I hadn’t known until just then, but I guessed the unspeakable thing—that his career was falling apart—and I knew. I nodded. Years later, my mother told me what she had learned about the incident, not from him but from another Army wife. He had called a general a son of a bitch. That was all. I never knew was the issue was or whether he had been right or wrong. Whether the defense of the United States of America had been at stake, or merely the pot in a card game. I didn’t even know whether he had called the general a son of a bitch to his face or simply been overheard in an unguarded moment. I only knew that he had been given a 7 instead of a 9 on his Efficiency Report and then passed over for promotion. But that night I nodded, not knowing the cause but knowing the consequences, as we stood on the riverbank above the moonlit ice. “I am looking at that thin beautiful line of Canada,” he said. “I think I will go for a walk.”

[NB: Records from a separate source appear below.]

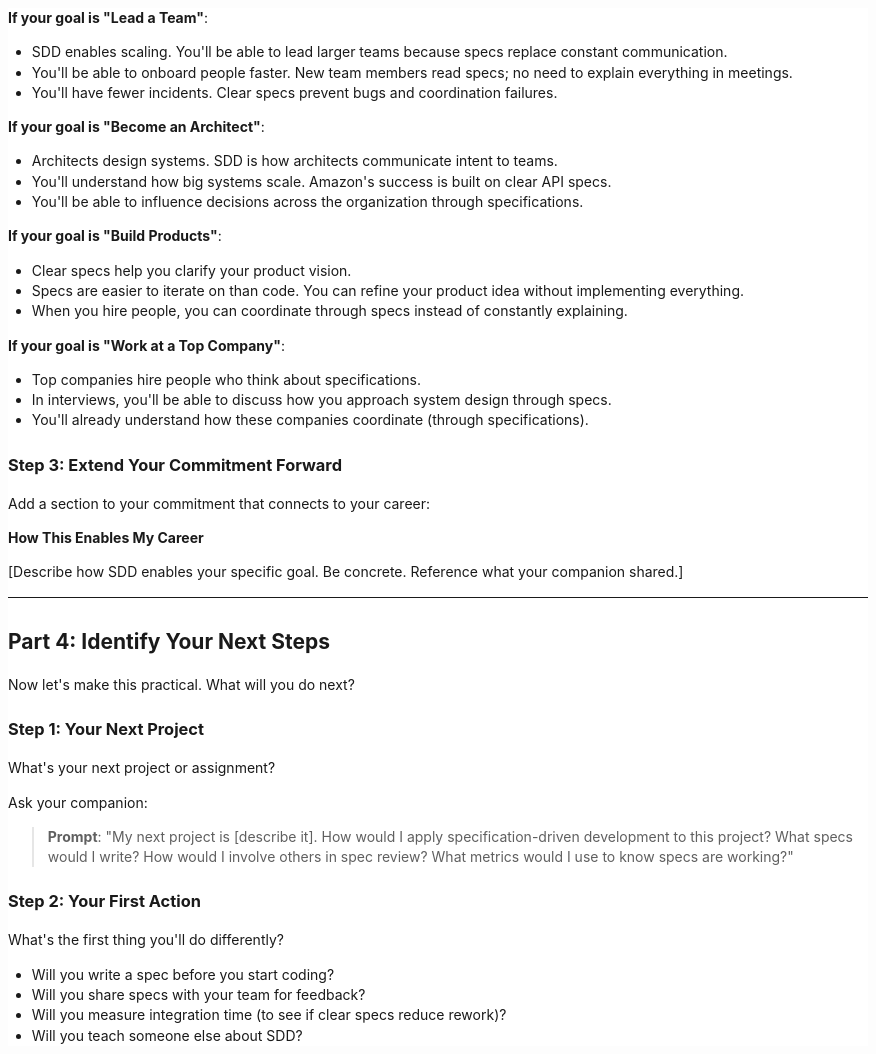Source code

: **If your goal is "Lead a Team"**:
- SDD enables scaling. You'll be able to lead larger teams because specs replace constant communication.
- You'll be able to onboard people faster. New team members read specs; no need to explain everything in meetings.
- You'll have fewer incidents. Clear specs prevent bugs and coordination failures.

**If your goal is "Become an Architect"**:
- Architects design systems. SDD is how architects communicate intent to teams.
- You'll understand how big systems scale. Amazon's success is built on clear API specs.
- You'll be able to influence decisions across the organization through specifications.

**If your goal is "Build Products"**:
- Clear specs help you clarify your product vision.
- Specs are easier to iterate on than code. You can refine your product idea without implementing everything.
- When you hire people, you can coordinate through specs instead of constantly explaining.

**If your goal is "Work at a Top Company"**:
- Top companies hire people who think about specifications.
- In interviews, you'll be able to discuss how you approach system design through specs.
- You'll already understand how these companies coordinate (through specifications).

### Step 3: Extend Your Commitment Forward

Add a section to your commitment that connects to your career:

**How This Enables My Career**

[Describe how SDD enables your specific goal. Be concrete. Reference what your companion shared.]

---

## Part 4: Identify Your Next Steps

Now let's make this practical. What will you do next?

### Step 1: Your Next Project

What's your next project or assignment?

Ask your companion:

> **Prompt**: "My next project is [describe it]. How would I apply specification-driven development to this project? What specs would I write? How would I involve others in spec review? What metrics would I use to know specs are working?"

### Step 2: Your First Action

What's the first thing you'll do differently?

- Will you write a spec before you start coding?
- Will you share specs with your team for feedback?
- Will you measure integration time (to see if clear specs reduce rework)?
- Will you teach someone else about SDD?
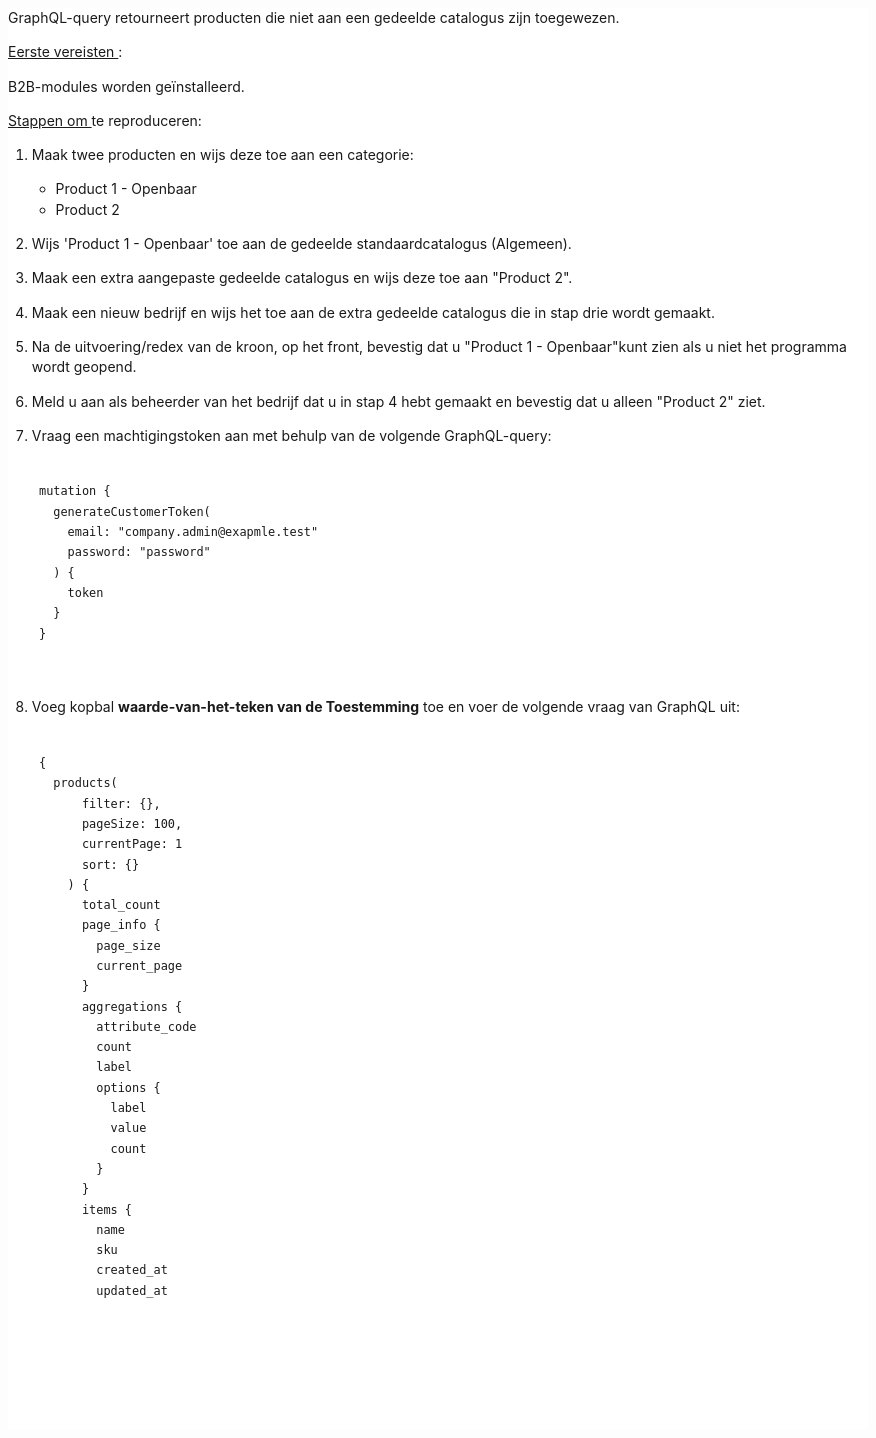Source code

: GraphQL-query retourneert producten die niet aan een gedeelde catalogus zijn toegewezen.

<u> Eerste vereisten </u>:

B2B-modules worden geïnstalleerd.

<u> Stappen om </u> te reproduceren:

1. Maak twee producten en wijs deze toe aan een categorie:
   * Product 1 - Openbaar
   * Product 2

1. Wijs &#39;Product 1 - Openbaar&#39; toe aan de gedeelde standaardcatalogus (Algemeen).
1. Maak een extra aangepaste gedeelde catalogus en wijs deze toe aan &quot;Product 2&quot;.
1. Maak een nieuw bedrijf en wijs het toe aan de extra gedeelde catalogus die in stap drie wordt gemaakt.
1. Na de uitvoering/redex van de kroon, op het front, bevestig dat u &quot;Product 1 - Openbaar&quot;kunt zien als u niet het programma wordt geopend.
1. Meld u aan als beheerder van het bedrijf dat u in stap 4 hebt gemaakt en bevestig dat u alleen &quot;Product 2&quot; ziet.
1. Vraag een machtigingstoken aan met behulp van de volgende GraphQL-query:

   <pre>
    <code class="language-graphql">
    mutation &lbrace;
      generateCustomerToken(
        email: "company.admin@exapmle.test"
        password: "password"
      ) &lbrace;
        token
      &rbrace;
    &rbrace;
    </code>
    </pre>

1. Voeg kopbal **waarde-van-het-teken van de Toestemming** toe en voer de volgende vraag van GraphQL uit:

   <pre>
    <code class="language-graphql">
    &lbrace;
      products(
          filter: {},
          pageSize: 100,
          currentPage: 1
          sort: {}
        ) &lbrace;
          total_count
          page_info &lbrace;
            page_size
            current_page
          &rbrace;
          aggregations &lbrace;
            attribute_code
            count
            label
            options &lbrace;
              label
              value
              count
            &rbrace;
          &rbrace;
          items &lbrace;
            name
            sku
            created_at
            updated_at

“No,” I said. I said it again. “No.” I wanted to remember later that I had told him not to go.
“How long do you think it would take to go over and back?” he said.
“Two hours.”
He rocked back and forth in his boots, looked up at the moon, then down at the river. I did not say anything.
He started down the bank, sideways, taking long, graceful sliding steps, which threw little puffs of snow in the air. He took his hands from his pockets and hopped from the bank to the ice. He tested his weight against the weight of the ice, flexing his knees. I watched him walk a few years from the shore and then I saw him rise in the air, his long legs, scissoring the moonlight, as he crossed from the edge of one floe to the next. He turned and waved to me, one hand making a slow arc.
I could have said anything. I could have said “Come back” or “I love you.” Instead, I called after him, “Be sure and write!” The last thing I heard, long after I had lost sight of him far out on the river, was the sound of his laugh splitting the cold air.